## [Reading passage]
Re: BTRFS failure after resume from hibernate

[Date Prev][Date Next][Thread Prev][Thread Next][Date Index][Thread Index]

 



On Tue, Jan 21, 2020 at 2:01 PM Robbie Smith <zoqaeski@xxxxxxxxx> wrote:
>
> I think I have a hunch as to why this issue has occurred. I've had two
> btrfs partition failures, and both times it was upon resuming from
> hibernation. The key file for the encrypted swap was stored in
> /root/key-file, and the openswap hook unlocks the encrypted root,
> mounts it, reads the keyfile for the swap partition, and then unmounts
> it again. Could this action be causing the transid to be incremented
> somehow?
>

Of course. This means on-disk state is different from in-memory state
after resuming. You must not access filesystem stored in hibernation
image before resuming.

File bug report against whatever component does it.

## [Problem description]
Reproduce the mailing-list reply about the BTRFS failure after resuming from hibernation in full, unchanged.

## [Data for review]

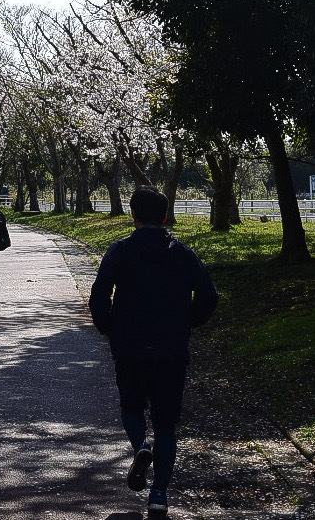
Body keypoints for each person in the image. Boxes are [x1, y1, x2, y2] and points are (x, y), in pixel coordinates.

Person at [88, 186, 218, 515]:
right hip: (170, 349)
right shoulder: (183, 253)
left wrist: (107, 327)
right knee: (165, 424)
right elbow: (208, 296)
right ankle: (158, 494)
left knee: (131, 408)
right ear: (164, 216)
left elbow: (100, 293)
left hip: (129, 345)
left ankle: (140, 447)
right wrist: (189, 321)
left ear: (133, 216)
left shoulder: (120, 251)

## [Response]
Re: BTRFS failure after resume from hibernate

[Date Prev][Date Next][Thread Prev][Thread Next][Date Index][Thread Index]

 



On Tue, Jan 21, 2020 at 2:01 PM Robbie Smith <zoqaeski@xxxxxxxxx> wrote:
>
> I think I have a hunch as to why this issue has occurred. I've had two
> btrfs partition failures, and both times it was upon resuming from
> hibernation. The key file for the encrypted swap was stored in
> /root/key-file, and the openswap hook unlocks the encrypted root,
> mounts it, reads the keyfile for the swap partition, and then unmounts
> it again. Could this action be causing the transid to be incremented
> somehow?
>

Of course. This means on-disk state is different from in-memory state
after resuming. You must not access filesystem stored in hibernation
image before resuming.

File bug report against whatever component does it.